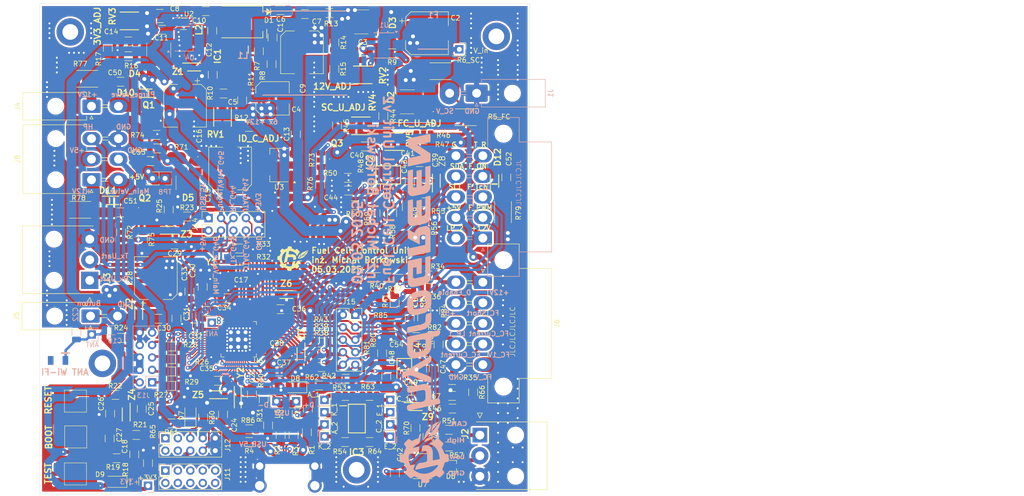
<source format=kicad_pcb>
(kicad_pcb
	(version 20241229)
	(generator "pcbnew")
	(generator_version "9.0")
	(general
		(thickness 1.6)
		(legacy_teardrops no)
	)
	(paper "A4")
	(title_block
		(title "Fuel Cell Control Unit (FCCU) pcb ")
		(date "2024-01-24")
		(company "Hydrogreen Pollub")
	)
	(layers
		(0 "F.Cu" signal)
		(2 "B.Cu" signal)
		(9 "F.Adhes" user "F.Adhesive")
		(11 "B.Adhes" user "B.Adhesive")
		(13 "F.Paste" user)
		(15 "B.Paste" user)
		(5 "F.SilkS" user "F.Silkscreen")
		(7 "B.SilkS" user "B.Silkscreen")
		(1 "F.Mask" user)
		(3 "B.Mask" user)
		(17 "Dwgs.User" user "User.Drawings")
		(19 "Cmts.User" user "User.Comments")
		(21 "Eco1.User" user "User.Eco1")
		(23 "Eco2.User" user "User.Eco2")
		(25 "Edge.Cuts" user)
		(27 "Margin" user)
		(31 "F.CrtYd" user "F.Courtyard")
		(29 "B.CrtYd" user "B.Courtyard")
		(35 "F.Fab" user)
		(33 "B.Fab" user)
		(39 "User.1" user)
		(41 "User.2" user)
		(43 "User.3" user)
		(45 "User.4" user)
		(47 "User.5" user)
		(49 "User.6" user)
		(51 "User.7" user)
		(53 "User.8" user)
		(55 "User.9" user)
	)
	(setup
		(stackup
			(layer "F.SilkS"
				(type "Top Silk Screen")
			)
			(layer "F.Paste"
				(type "Top Solder Paste")
			)
			(layer "F.Mask"
				(type "Top Solder Mask")
				(thickness 0.01)
			)
			(layer "F.Cu"
				(type "copper")
				(thickness 0.035)
			)
			(layer "dielectric 1"
				(type "core")
				(thickness 1.51)
				(material "FR4")
				(epsilon_r 4.5)
				(loss_tangent 0.02)
			)
			(layer "B.Cu"
				(type "copper")
				(thickness 0.035)
			)
			(layer "B.Mask"
				(type "Bottom Solder Mask")
				(thickness 0.01)
			)
			(layer "B.Paste"
				(type "Bottom Solder Paste")
			)
			(layer "B.SilkS"
				(type "Bottom Silk Screen")
			)
			(copper_finish "None")
			(dielectric_constraints no)
		)
		(pad_to_mask_clearance 0)
		(allow_soldermask_bridges_in_footprints no)
		(tenting none)
		(grid_origin 117 29)
		(pcbplotparams
			(layerselection 0x00000000_00000000_55555555_5755f5ff)
			(plot_on_all_layers_selection 0x00000000_00000000_00000000_00000000)
			(disableapertmacros no)
			(usegerberextensions no)
			(usegerberattributes yes)
			(usegerberadvancedattributes yes)
			(creategerberjobfile yes)
			(dashed_line_dash_ratio 12.000000)
			(dashed_line_gap_ratio 3.000000)
			(svgprecision 4)
			(plotframeref no)
			(mode 1)
			(useauxorigin no)
			(hpglpennumber 1)
			(hpglpenspeed 20)
			(hpglpendiameter 15.000000)
			(pdf_front_fp_property_popups yes)
			(pdf_back_fp_property_popups yes)
			(pdf_metadata yes)
			(pdf_single_document no)
			(dxfpolygonmode yes)
			(dxfimperialunits yes)
			(dxfusepcbnewfont yes)
			(psnegative no)
			(psa4output no)
			(plot_black_and_white yes)
			(plotinvisibletext no)
			(sketchpadsonfab no)
			(plotpadnumbers no)
			(hidednponfab no)
			(sketchdnponfab yes)
			(crossoutdnponfab yes)
			(subtractmaskfromsilk no)
			(outputformat 1)
			(mirror no)
			(drillshape 0)
			(scaleselection 1)
			(outputdirectory "C:/Users/micha/Desktop/Hydros/2025 hardware/fuel-cell-pcbbb/Production/")
		)
	)
	(net 0 "")
	(net 1 "Net-(IC1-OVP)")
	(net 2 "GND")
	(net 3 "+12V")
	(net 4 "unconnected-(IC1-~{SHDN}-Pad7)")
	(net 5 "Net-(IC2--IN_B)")
	(net 6 "/MCU/USB_D-")
	(net 7 "Net-(IC2-+IN_A)")
	(net 8 "/MCU/USB_D+")
	(net 9 "Net-(P1-VCONN)")
	(net 10 "Net-(P1-CC)")
	(net 11 "+3.3V")
	(net 12 "Net-(IC1-IMON)")
	(net 13 "Net-(D7-K)")
	(net 14 "Net-(IC1-ILIM)")
	(net 15 "/IO/PURGE_VALVE_MCU")
	(net 16 "Net-(IC1-DVDT)")
	(net 17 "Net-(IC1-~{FLT})")
	(net 18 "/IO/CANH")
	(net 19 "/MCU/BOOT")
	(net 20 "/MCU/RESET")
	(net 21 "unconnected-(U2-RT-Pad1)")
	(net 22 "unconnected-(U2-EN-Pad2)")
	(net 23 "Net-(U2-SW)")
	(net 24 "Net-(U2-BST)")
	(net 25 "Net-(U2-SS)")
	(net 26 "/IO/CANL")
	(net 27 "/IO/CAN_RX")
	(net 28 "/IO/CAN_TX")
	(net 29 "/Power /FB_12")
	(net 30 "/IO/FC_VOLTAGE_MCU")
	(net 31 "Net-(IC2--IN_A)")
	(net 32 "Net-(IC2-+IN_C)")
	(net 33 "Net-(IC2-+IN_D)")
	(net 34 "Net-(Q3-G)")
	(net 35 "Net-(IC3-C_2)")
	(net 36 "Net-(P1-D+-PadA6)")
	(net 37 "Net-(R18-Pad1)")
	(net 38 "Net-(IC3-C_1)")
	(net 39 "Net-(U1-SW)")
	(net 40 "Net-(U1-EN_UVLO)")
	(net 41 "Net-(IC3-K_1)")
	(net 42 "Net-(IC3-K_2)")
	(net 43 "Net-(P1-D--PadA7)")
	(net 44 "/IO/SCL_FC")
	(net 45 "/IO/LED_CAN_STATUS")
	(net 46 "/IO/SC_VOLTAGE_MCU")
	(net 47 "Net-(R12-Pad1)")
	(net 48 "/IO/FAN_IN_PWM")
	(net 49 "/IO/SDA_FC")
	(net 50 "/MCU/XTAL_N")
	(net 51 "/MCU/XTAL_P")
	(net 52 "/12V_no_id")
	(net 53 "/IO/FAN_ON_MCU")
	(net 54 "Net-(Q2-G)")
	(net 55 "/IO/TEMP_SENSOR")
	(net 56 "/IO/LP_MCU")
	(net 57 "/IO/Temp_MCU")
	(net 58 "/IO/FAN_ON")
	(net 59 "Net-(U1-RON)")
	(net 60 "Net-(IC4-AIN2)")
	(net 61 "/IO/Main_Valve")
	(net 62 "/IO/PURGE_VALVE")
	(net 63 "Net-(IC4-AIN3)")
	(net 64 "Net-(A_1-Pad1)")
	(net 65 "Net-(Q1-G)")
	(net 66 "Net-(U2-FB)")
	(net 67 "unconnected-(U1-PGOOD-Pad6)")
	(net 68 "Net-(U1-BST)")
	(net 69 "/IO/FC_V")
	(net 70 "+5V")
	(net 71 "Net-(IC4-AIN0)")
	(net 72 "Net-(ANT1-FEED)")
	(net 73 "unconnected-(ANT1-NC-Pad2)")
	(net 74 "Net-(IC4-AIN1)")
	(net 75 "/MCU/Tx_G43")
	(net 76 "/MCU/Rx_G44")
	(net 77 "Net-(A_2-Pad1)")
	(net 78 "Net-(C_1-Pad1)")
	(net 79 "Net-(IC3-E_1)")
	(net 80 "Net-(C_2-Pad1)")
	(net 81 "Net-(IC3-E_2)")
	(net 82 "Net-(IC3-A_2)")
	(net 83 "Net-(IC3-A_1)")
	(net 84 "/IO/FC_1V")
	(net 85 "/IO/FAN_TACHO")
	(net 86 "/IO/MAIN_VALVE_MCU")
	(net 87 "/VBUS")
	(net 88 "/MCU/BUTTON_MCU_G36")
	(net 89 "/MCU/XTAL_N_32")
	(net 90 "/MCU/XTAL_P_32")
	(net 91 "/IO/LED_RESTART_STATUS")
	(net 92 "/IO/LP_1")
	(net 93 "/IO/LP_2")
	(net 94 "/IO/FC_C")
	(net 95 "/MCU/FC_SHORT_MCU_G38")
	(net 96 "/MCU/MCU_TEST_G1")
	(net 97 "/MCU/DRIVER_ENABLE_G17")
	(net 98 "/MCU/FC_CURRENT_PWM_G18")
	(net 99 "/MCU/JTAG_G41")
	(net 100 "/MCU/JTAG_G42")
	(net 101 "/MCU/Antena")
	(net 102 "Net-(U6-GPIO36)")
	(net 103 "Net-(U6-GPIO1{slash}ADC1_CH0)")
	(net 104 "Net-(D2-Pad5)")
	(net 105 "Net-(R14-Pad1)")
	(net 106 "Net-(R15-Pad2)")
	(net 107 "Net-(R16-Pad2)")
	(net 108 "Net-(R17-Pad1)")
	(net 109 "unconnected-(RV1-Pad3)")
	(net 110 "Net-(C52-Pad2)")
	(net 111 "Net-(C51-Pad2)")
	(net 112 "/IO/SC_V")
	(net 113 "Net-(D2-Pad3)")
	(net 114 "/IO/RDY_MCU")
	(net 115 "Net-(D2-Pad1)")
	(net 116 "Net-(C6-Pad2)")
	(net 117 "Net-(U6-GPIO34)")
	(net 118 "Net-(U6-GPIO35)")
	(net 119 "Net-(U6-GPIO6{slash}ADC1_CH5)")
	(net 120 "/MCU/I{slash}O_2_MCU_G8")
	(net 121 "Net-(U6-GPIO3{slash}ADC1_CH2)")
	(net 122 "Net-(U6-GPIO5{slash}ADC1_CH4)")
	(net 123 "/MCU/I{slash}O_4_MCU_G13")
	(net 124 "/MCU/I{slash}O_1_MCU_G7")
	(net 125 "Net-(U6-GPIO2{slash}ADC1_CH1)")
	(net 126 "Net-(U6-GPIO4{slash}ADC1_CH3)")
	(net 127 "/MCU/I{slash}O_3_MCU_G11")
	(net 128 "/MCU/I{slash}O_6_MCU")
	(net 129 "Net-(U6-GPIO13{slash}ADC2_CH2)")
	(net 130 "Net-(U6-GPIO14{slash}ADC2_CH3)")
	(net 131 "Net-(U6-U0RXD{slash}PROG{slash}GPIO44)")
	(net 132 "Net-(U6-U0TXD{slash}PROG{slash}GPIO43)")
	(net 133 "Net-(U6-GPIO21)")
	(net 134 "Net-(U6-GPIO18{slash}ADC2_CH7)")
	(net 135 "Net-(U6-GPIO17{slash}ADC2_CH6)")
	(net 136 "/MCU/FAN_PWM")
	(net 137 "Net-(D8-K)")
	(net 138 "Net-(D9-K)")
	(net 139 "/Power /3V3_reg_in")
	(net 140 "Net-(U3-VO)")
	(net 141 "unconnected-(U7-NC-Pad5)")
	(net 142 "unconnected-(U7-NC-Pad8)")
	(net 143 "unconnected-(U6-SPIHD{slash}GPIO27-Pad30)")
	(net 144 "unconnected-(U6-SPICS0{slash}GPIO29-Pad32)")
	(net 145 "unconnected-(U6-SPI_CS1{slash}GPIO26-Pad28)")
	(net 146 "unconnected-(U6-SPIQ{slash}GPIO31-Pad34)")
	(net 147 "unconnected-(U6-SPICLK_P{slash}GPIO47-Pad37)")
	(net 148 "unconnected-(U6-SPICLK_N{slash}GPIO48-Pad36)")
	(net 149 "unconnected-(U6-SPIWP{slash}GPIO28-Pad31)")
	(net 150 "unconnected-(U6-SPICLK{slash}GPIO30-Pad33)")
	(net 151 "unconnected-(J11-Pin_3-Pad3)")
	(net 152 "/IO/I{slash}O_5_MCU_G13")
	(net 153 "unconnected-(J11-Pin_7-Pad7)")
	(net 154 "unconnected-(J11-Pin_5-Pad5)")
	(net 155 "unconnected-(J11-Pin_8-Pad8)")
	(net 156 "unconnected-(J11-Pin_9-Pad9)")
	(net 157 "unconnected-(J11-Pin_10-Pad10)")
	(net 158 "unconnected-(J11-Pin_2-Pad2)")
	(net 159 "unconnected-(J11-Pin_4-Pad4)")
	(net 160 "unconnected-(J11-Pin_6-Pad6)")
	(net 161 "unconnected-(J11-Pin_1-Pad1)")
	(net 162 "Net-(C45-Pad1)")
	(net 163 "Net-(C50-Pad2)")
	(net 164 "Net-(R45-Pad2)")
	(net 165 "Net-(R44-Pad1)")
	(net 166 "Net-(R47-Pad2)")
	(net 167 "Net-(R46-Pad1)")
	(net 168 "/IO/HP")
	(net 169 "unconnected-(J12-Pin_2-Pad2)")
	(net 170 "unconnected-(J12-Pin_7-Pad7)")
	(net 171 "unconnected-(J12-Pin_6-Pad6)")
	(net 172 "unconnected-(J12-Pin_1-Pad1)")
	(footprint "Connector_PinSocket_2.54mm:PinSocket_1x01_P2.54mm_Vertical" (layer "F.Cu") (at 161.99875 101.30125))
	(footprint "Resistor_SMD:R_1206_3216Metric" (layer "F.Cu") (at 131.35 67.9 180))
	(footprint "lib:9HT732768KDZFT" (layer "F.Cu") (at 130.9 95.75 -90))
	(footprint "Package_TO_SOT_SMD:SOT-583-8" (layer "F.Cu") (at 119.8 19.6))
	(footprint "Capacitor_SMD:C_1206_3216Metric" (layer "F.Cu") (at 109.8 107.4 90))
	(footprint "Resistor_SMD:R_1206_3216Metric" (layer "F.Cu") (at 168.8 45 180))
	(footprint "Resistor_SMD:R_1206_3216Metric" (layer "F.Cu") (at 168.8 42.2))
	(footprint "Capacitor_SMD:C_1210_3225Metric_Pad1.33x2.70mm_HandSolder" (layer "F.Cu") (at 115 18 180))
	(footprint "Resistor_SMD:R_1206_3216Metric" (layer "F.Cu") (at 152.83625 95.47625))
	(footprint "Resistor_SMD:R_1206_3216Metric" (layer "F.Cu") (at 157.2 52.4 90))
	(footprint "Resistor_SMD:R_1206_3216Metric" (layer "F.Cu") (at 142.3 103.5 90))
	(footprint "Connector_Molex:Molex_Mini-Fit_Jr_5569-06A2_2x03_P4.20mm_Horizontal" (layer "F.Cu") (at 101.075 51.4 90))
	(footprint "MountingHole:MountingHole_3.2mm_M3_DIN965_Pad" (layer "F.Cu") (at 103.3 88.85))
	(footprint "Resistor_SMD:R_1206_3216Metric" (layer "F.Cu") (at 117.55 88 180))
	(footprint "Resistor_SMD:R_1206_3216Metric" (layer "F.Cu") (at 147.875 47.375 90))
	(footprint "Resistor_SMD:R_1206_3216Metric" (layer "F.Cu") (at 116.825 57.475 -90))
	(footprint "lib:TC33X2503E" (layer "F.Cu") (at 156.4 30 -90))
	(footprint "Resistor_SMD:R_1206_3216Metric" (layer "F.Cu") (at 157.79875 95.47625))
	(footprint "Resistor_SMD:R_1206_3216Metric" (layer "F.Cu") (at 109.8 113 -90))
	(footprint "Resistor_SMD:R_1206_3216Metric" (layer "F.Cu") (at 174 105.8))
	(footprint "Resistor_SMD:R_1206_3216Metric" (layer "F.Cu") (at 169 59.8 -90))
	(footprint "library:SOD3716X135N" (layer "F.Cu") (at 140.8 74.8))
	(footprint "Capacitor_SMD:C_1206_3216Metric" (layer "F.Cu") (at 166 52 90))
	(footprint "Capacitor_SMD:C_1206_3216Metric" (layer "F.Cu") (at 106.95 58.05 180))
	(footprint "Resistor_SMD:R_1206_3216Metric" (layer "F.Cu") (at 160.6 38.4 -90))
	(footprint "Capacitor_SMD:C_1206_3216Metric" (layer "F.Cu") (at 118.05 64.6 180))
	(footprint "Capacitor_SMD:C_1206_3216Metric" (layer "F.Cu") (at 139.35 90.5))
	(footprint "Capacitor_SMD:C_1206_3216Metric" (layer "F.Cu") (at 144.6 17.6 180))
	(footprint "Package_DFN_QFN:QFN-56-1EP_7x7mm_P0.4mm_EP5.6x5.6mm" (layer "F.Cu") (at 131.1 83.925))
	(footprint "Resistor_SMD:R_1206_3216Metric" (layer "F.Cu") (at 157.9 90.325 90))
	(footprint "library:SOD3716X135N" (layer "F.Cu") (at 122 28.4))
	(footprint "Capacitor_SMD:CP_Elec_8x10.5" (layer "F.Cu") (at 144 25.4 -90))
	(footprint "Resistor_SMD:R_1206_3216Metric" (layer "F.Cu") (at 117.4 101.1 180))
	(footprint "Connector_Molex:Molex_Mini-Fit_Jr_5569-02A2_2x01_P4.20mm_Horizontal" (layer "F.Cu") (at 100.875 79.2 90))
	(footprint "Capacitor_SMD:C_1206_3216Metric" (layer "F.Cu") (at 133.8 95.15 -90))
	(footprint "Capacitor_SMD:C_1206_3216Metric" (layer "F.Cu") (at 126.8 92.4 180))
	(footprint "Resistor_SMD:R_1206_3216Metric" (layer "F.Cu") (at 137.1 101.5 -90))
	(footprint "Resistor_SMD:R_1206_3216Metric" (layer "F.Cu") (at 178.925 94.75 -90))
	(footprint "Resistor_SMD:R_1206_3216Metric"
		(layer "F.Cu")
		(uuid "256f494a-d923-4f3f-b8bf-2c359cca7335")
		(at 157.79875 104.90125)
		(descr "Resistor SMD 1206 (3216 Metric), square (rectangular) end terminal, IPC_735
... [3152295 chars truncated]
</source>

================================

◆ **Activity**: Within the listing above, extract exactly the lines from the line with "(psnegative no)" to the line with "(scaleselection 1)", the two named lines included, and no others.

◆ **Answer to the exercise**:
			(psnegative no)
			(psa4output no)
			(plot_black_and_white yes)
			(plotinvisibletext no)
			(sketchpadsonfab no)
			(plotpadnumbers no)
			(hidednponfab no)
			(sketchdnponfab yes)
			(crossoutdnponfab yes)
			(subtractmaskfromsilk no)
			(outputformat 1)
			(mirror no)
			(drillshape 0)
			(scaleselection 1)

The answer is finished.